» Problem requirements:
Using the records below, write out only the lines from the line containing "notebook: none [300,312,380,340]" up to and including the line containing "water bottle: present", exactly, with no pictures.

Given information below:

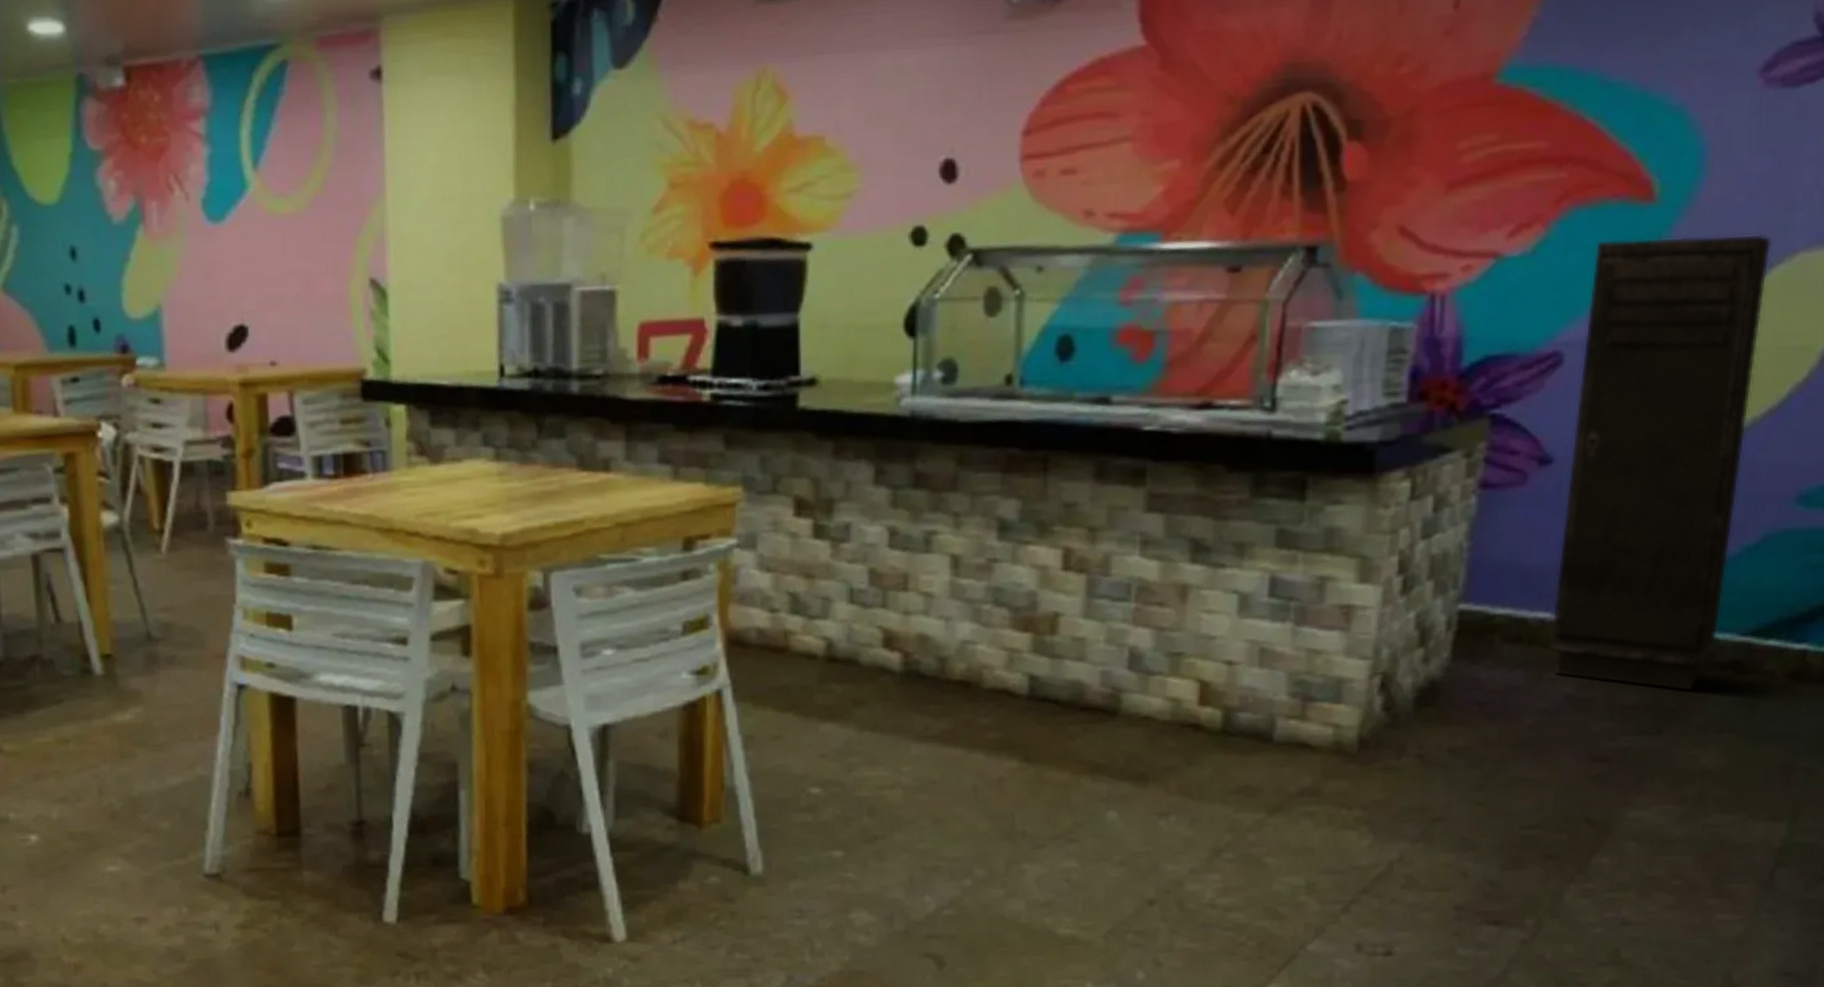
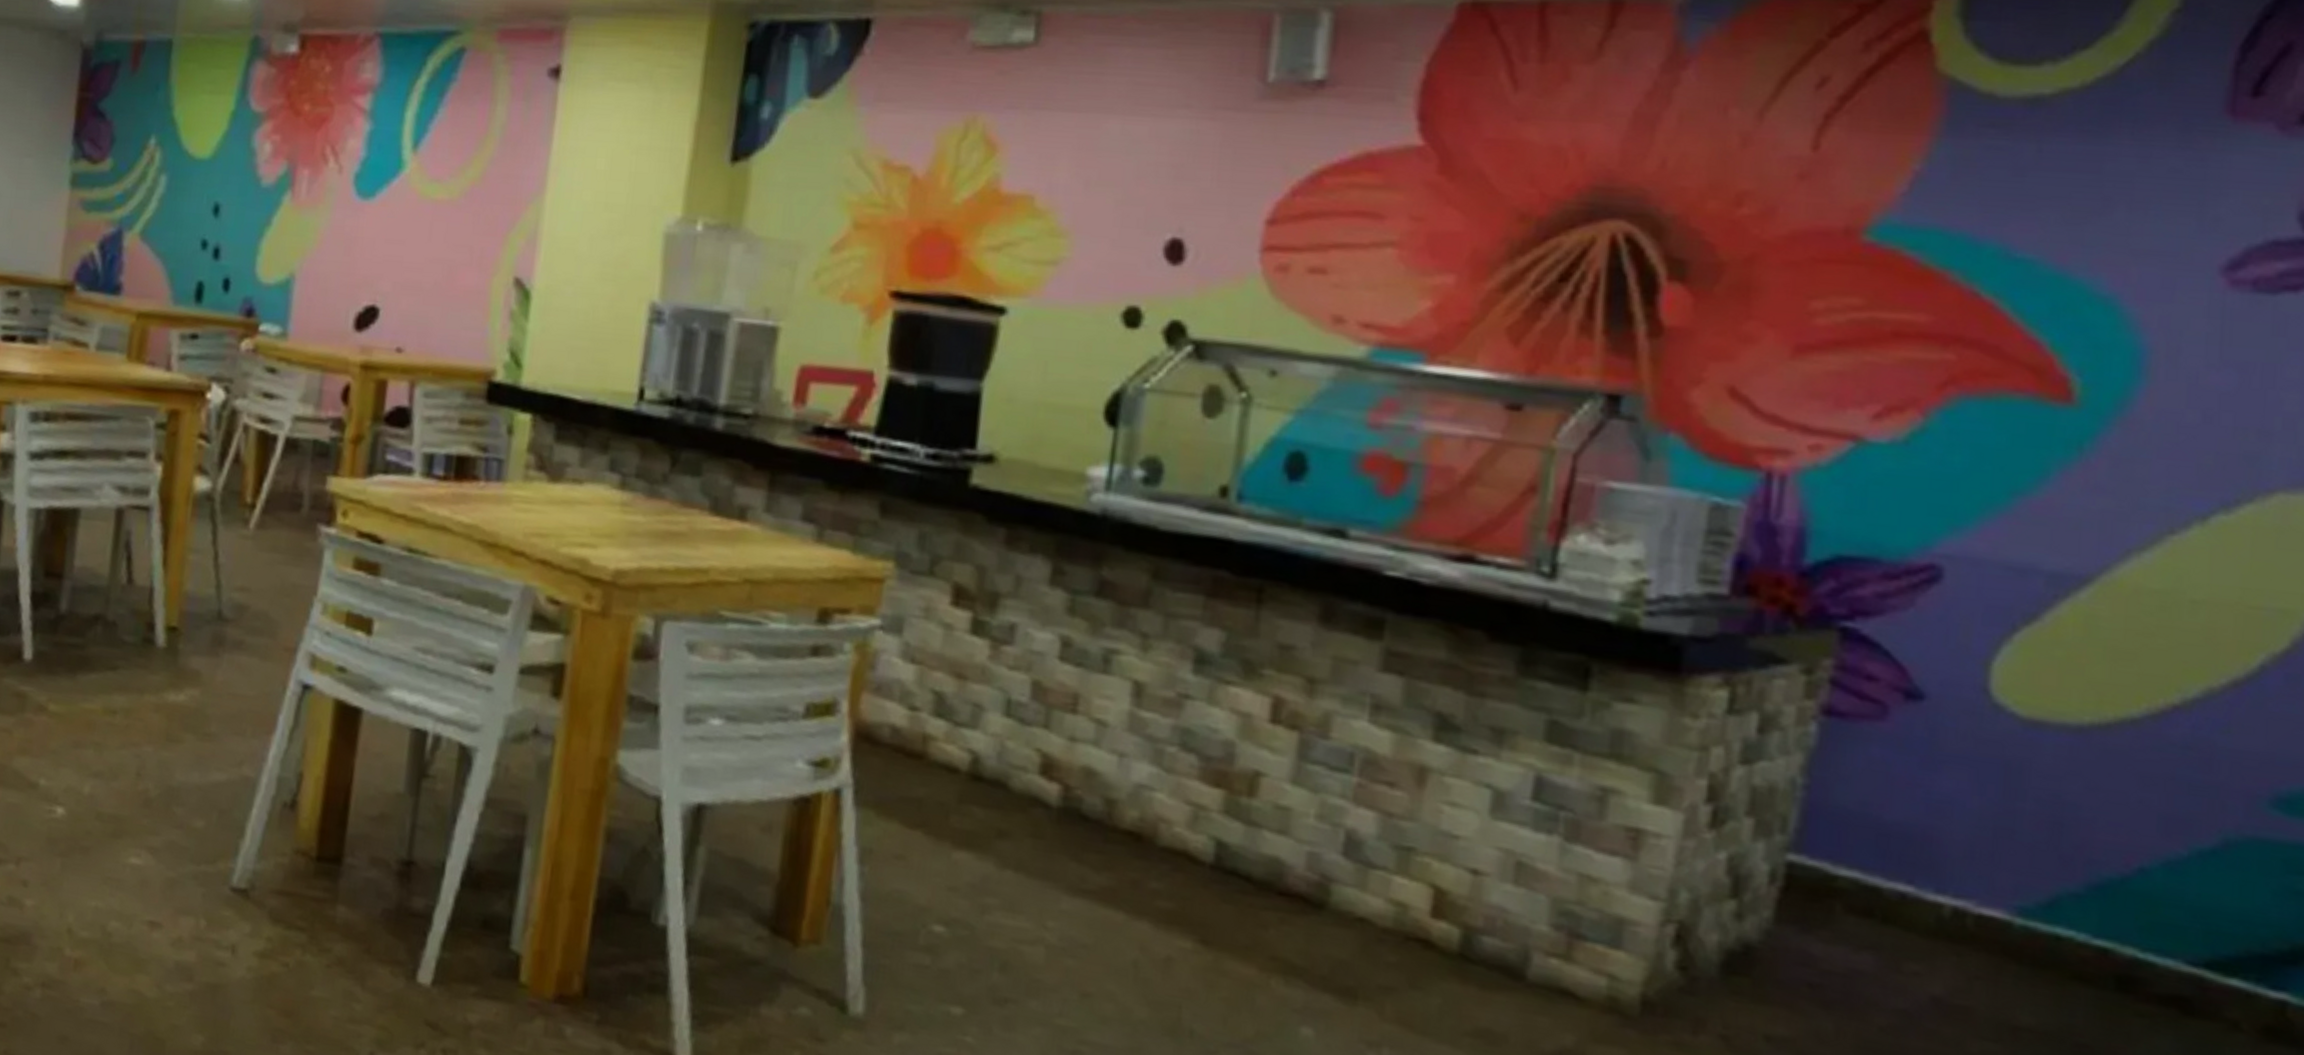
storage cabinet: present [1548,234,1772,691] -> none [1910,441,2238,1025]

End of Given information.
Given information below:

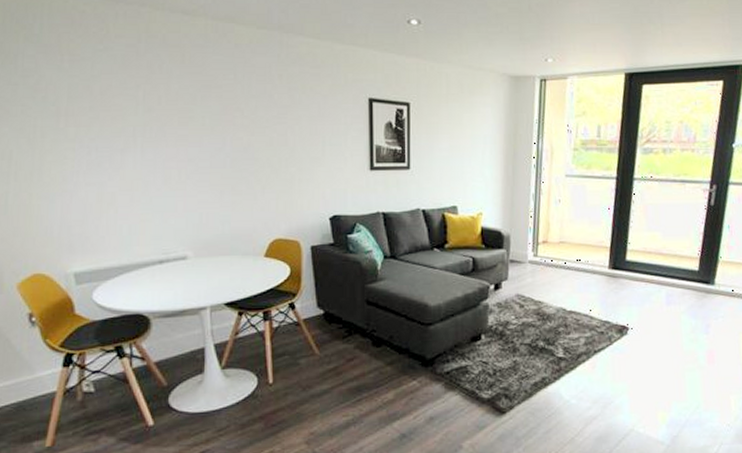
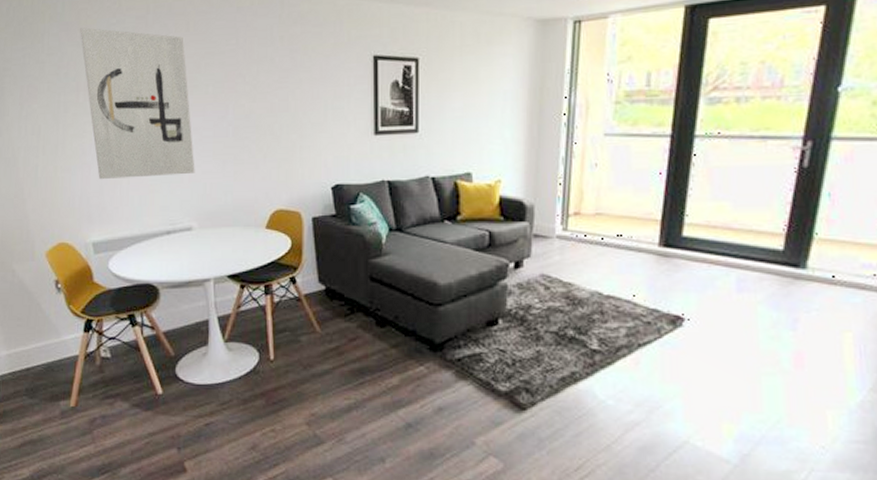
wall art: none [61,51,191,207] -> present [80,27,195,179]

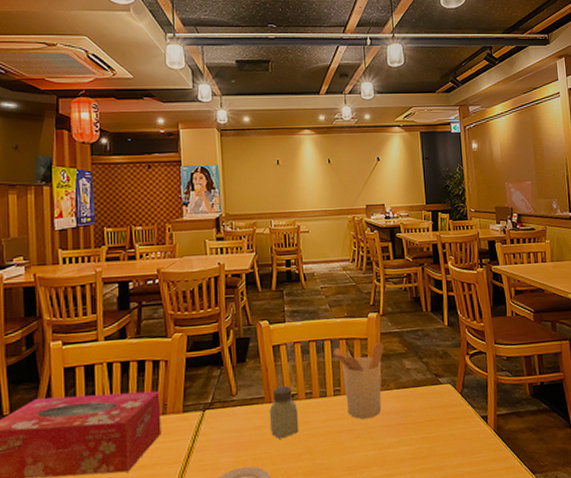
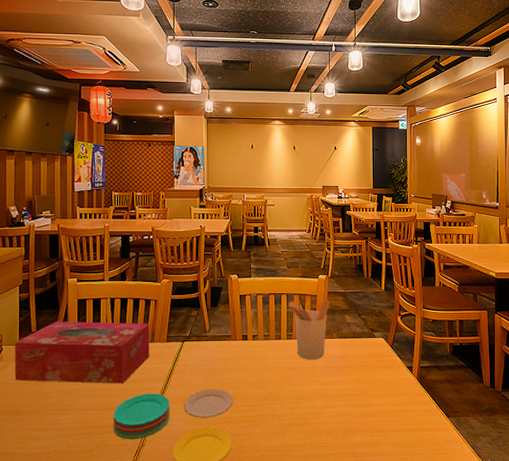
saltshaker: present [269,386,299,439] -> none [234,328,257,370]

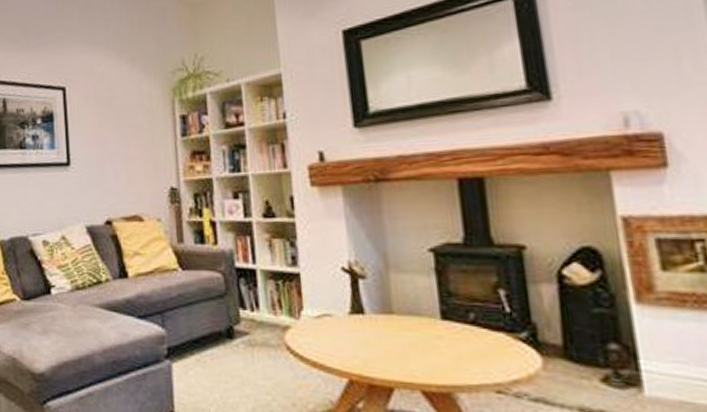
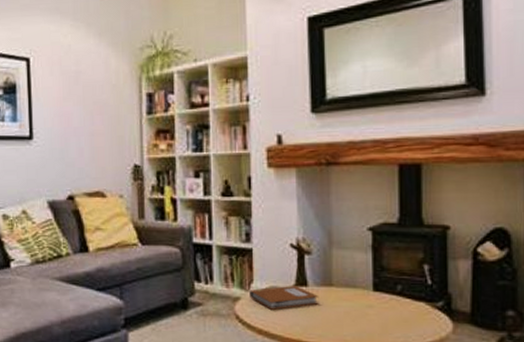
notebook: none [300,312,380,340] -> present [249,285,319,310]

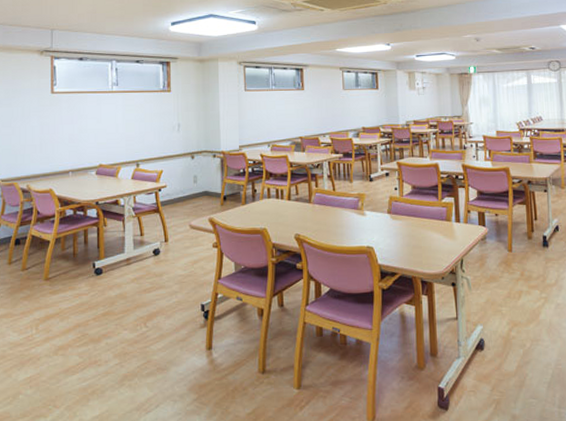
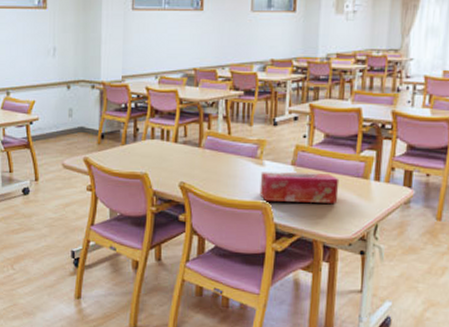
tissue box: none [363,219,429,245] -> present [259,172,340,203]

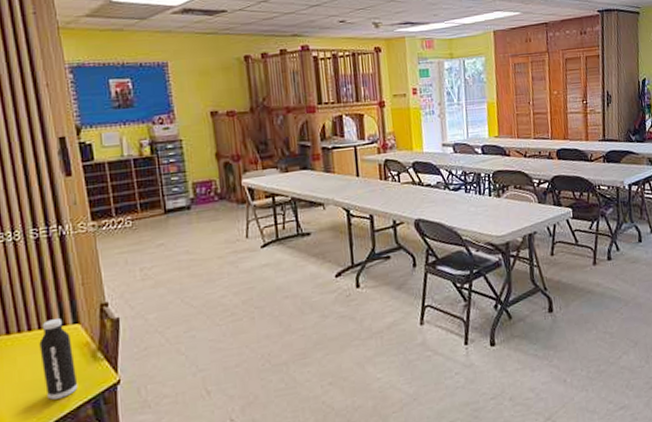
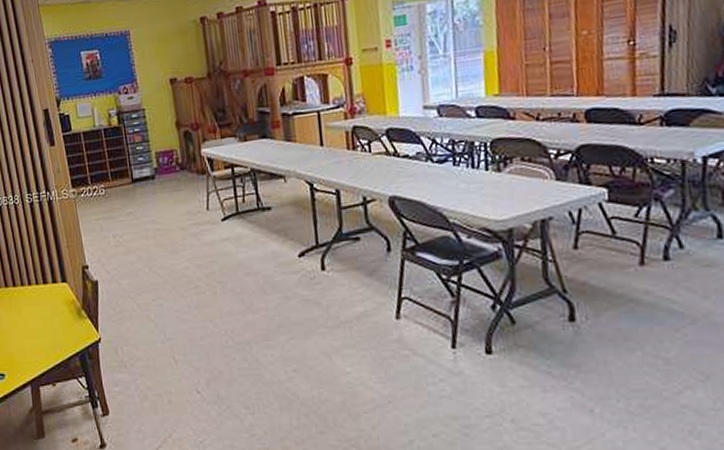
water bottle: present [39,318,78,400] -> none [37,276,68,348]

End of Given information.

» Final answer:
notebook: none [300,312,380,340] -> present [249,285,319,310]

tissue box: none [363,219,429,245] -> present [259,172,340,203]

water bottle: present [39,318,78,400] -> none [37,276,68,348]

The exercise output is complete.